## [Problem to work on]
Copy every line of the entries below, starting at the line that contains "Scilab worked examples](README.md)" and running through the end of the entries. Leave the pictures out of your copy.

START Data section

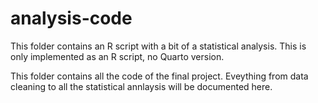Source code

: # analysis-code

This folder contains  an R script with a bit of a statistical analysis. This is only implemented as an R script, no Quarto version. 

This folder contains all the code of the final project. Eveything from data cleaning to all the statistical annlaysis will be documented here.
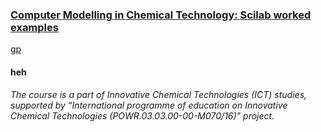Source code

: ### [Computer Modelling in Chemical Technology: Scilab worked examples](README.md)


[gp](01/README.md)

#### heh

_The course is a part of Innovative Chemical Technologies (ICT) studies, supported by “International programme of education on Innovative Chemical Technologies (POWR.03.03.00-00-M070/16)" project._
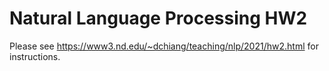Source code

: # Natural Language Processing HW2

Please see https://www3.nd.edu/~dchiang/teaching/nlp/2021/hw2.html for instructions.
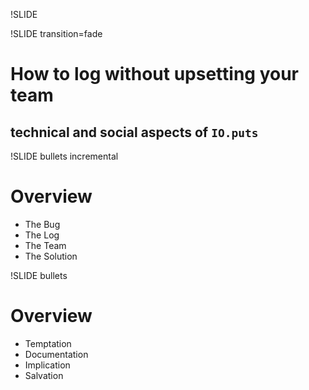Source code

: !SLIDE

!SLIDE transition=fade

# How to log without upsetting your team
## technical and social aspects of `IO.puts`

!SLIDE bullets incremental
# Overview

* The Bug
* The Log
* The Team
* The Solution

!SLIDE bullets
# Overview

* Temptation
* Documentation
* Implication
* Salvation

END Data section

## [Response area]
: ### [Computer Modelling in Chemical Technology: Scilab worked examples](README.md)


[gp](01/README.md)

#### heh

_The course is a part of Innovative Chemical Technologies (ICT) studies, supported by “International programme of education on Innovative Chemical Technologies (POWR.03.03.00-00-M070/16)" project._
Source code

: # Natural Language Processing HW2

Please see https://www3.nd.edu/~dchiang/teaching/nlp/2021/hw2.html for instructions.
Source code

: !SLIDE

!SLIDE transition=fade

# How to log without upsetting your team
## technical and social aspects of `IO.puts`

!SLIDE bullets incremental
# Overview

* The Bug
* The Log
* The Team
* The Solution

!SLIDE bullets
# Overview

* Temptation
* Documentation
* Implication
* Salvation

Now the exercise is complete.